This would provide a concrete implementation of createTag in
CompositeTagScanner, removing a lot of near duplicate code from the
scanners, and allow end users to plug in their own tags via a call like
setTagFor ("BODY", new myBodyTag())
on the Parser. The end user wouldn't have to create or replace a scanner
to get their own tags out. Getting rid of the data package cleared up a
lot of questions regarding the interaction scanners have with tags. In
general, the scanner now creates the tag in a very straight forward
bean-like manner:
ret = new Div ();
ret.setPage (page);
ret.setStartPosition (start);
ret.setEndPosition (end);
ret.setAttributesEx (attributes);
ret.setStartTag (startTag);
ret.setEndTag (endTag);
ret.setChildren (children);
This is nearly always the same in every scanner, only the tag name is
different. The oddball cases have been highlighted with a
// special step here...
comment in the code. These special steps mostly revolve around
meta-information available in scanners only (i.e. base href), or
handling of nesting with a stack construct. It shouldn't be too much
trouble to make these all go away.
Scanners
--------
The script scanner has been replaced. It can be considered as a first
pass at what needs to be done to replace the generic
CompositeTagScanner. The use of the underlying lexer makes these
specialty scanners much easier.
Unit Tests
----------
The remaining failing unit tests show up the changed functionality.
Each needs to be examined, a decision on the 'correct' behaviour made,
and the code or test altered accordingly.
Documentation
-------------
As of now, it's more likely that the javadocs are lying to you than
providing any helpful advice. This needs to be reworked completely.

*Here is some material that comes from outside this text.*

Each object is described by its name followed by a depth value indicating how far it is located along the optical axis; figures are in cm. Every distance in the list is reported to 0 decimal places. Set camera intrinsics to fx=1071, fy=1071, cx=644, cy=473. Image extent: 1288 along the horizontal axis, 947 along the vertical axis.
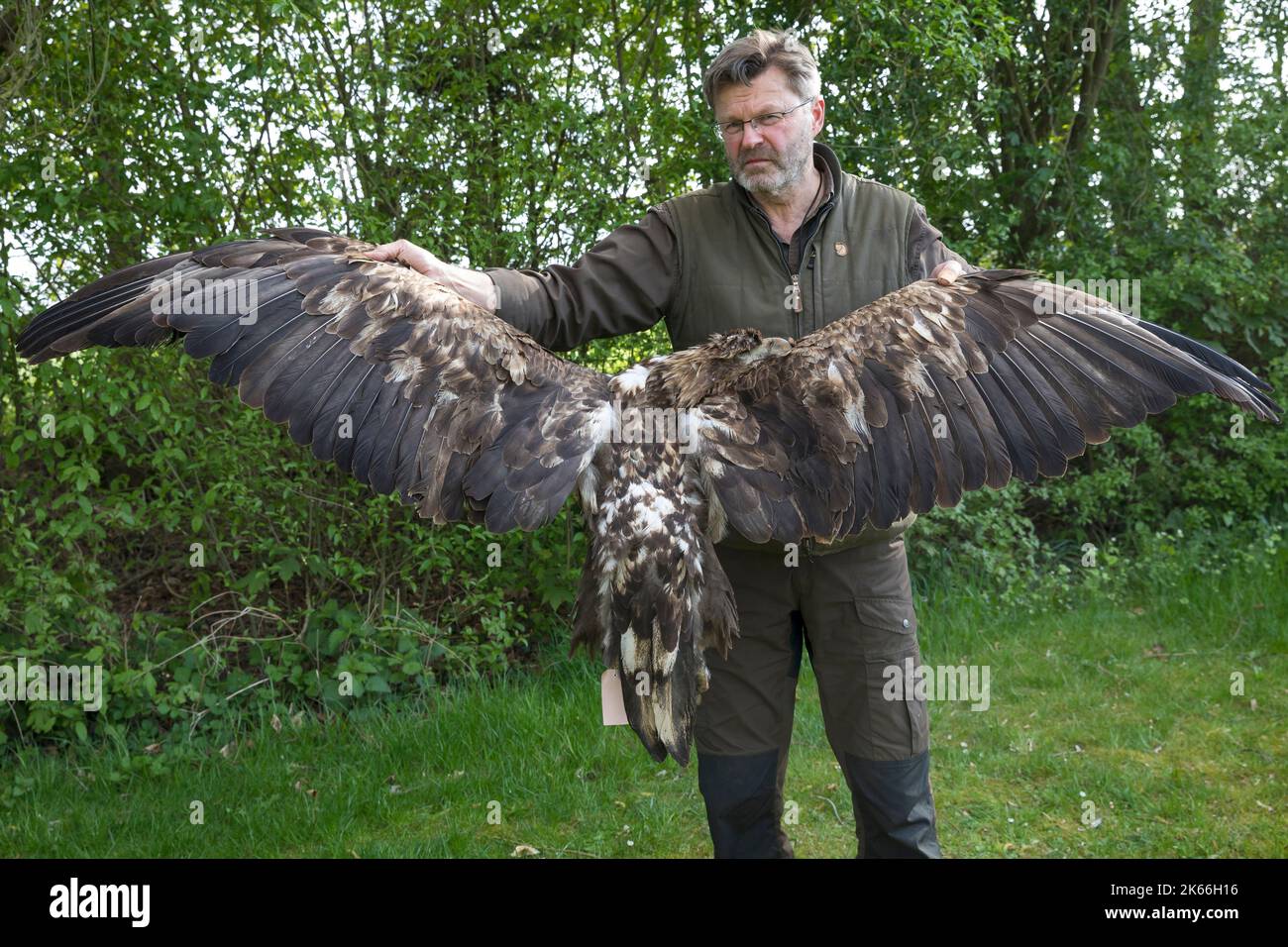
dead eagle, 293
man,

As you can see there's lots of work to do, so anyone with a death wish
can jump in. I'll be working my way from top to bottom of the JUnit
errors list and commiting and notifying the developer list after each of
them. So go ahead and do a take from CVS and jump in the middle with
anything that appeals. Keep the list posted and update your CVS tree
often (or subscribe to the htmlparsre-cvs mailing list for interrupt
driven notification rather than polled notification).
|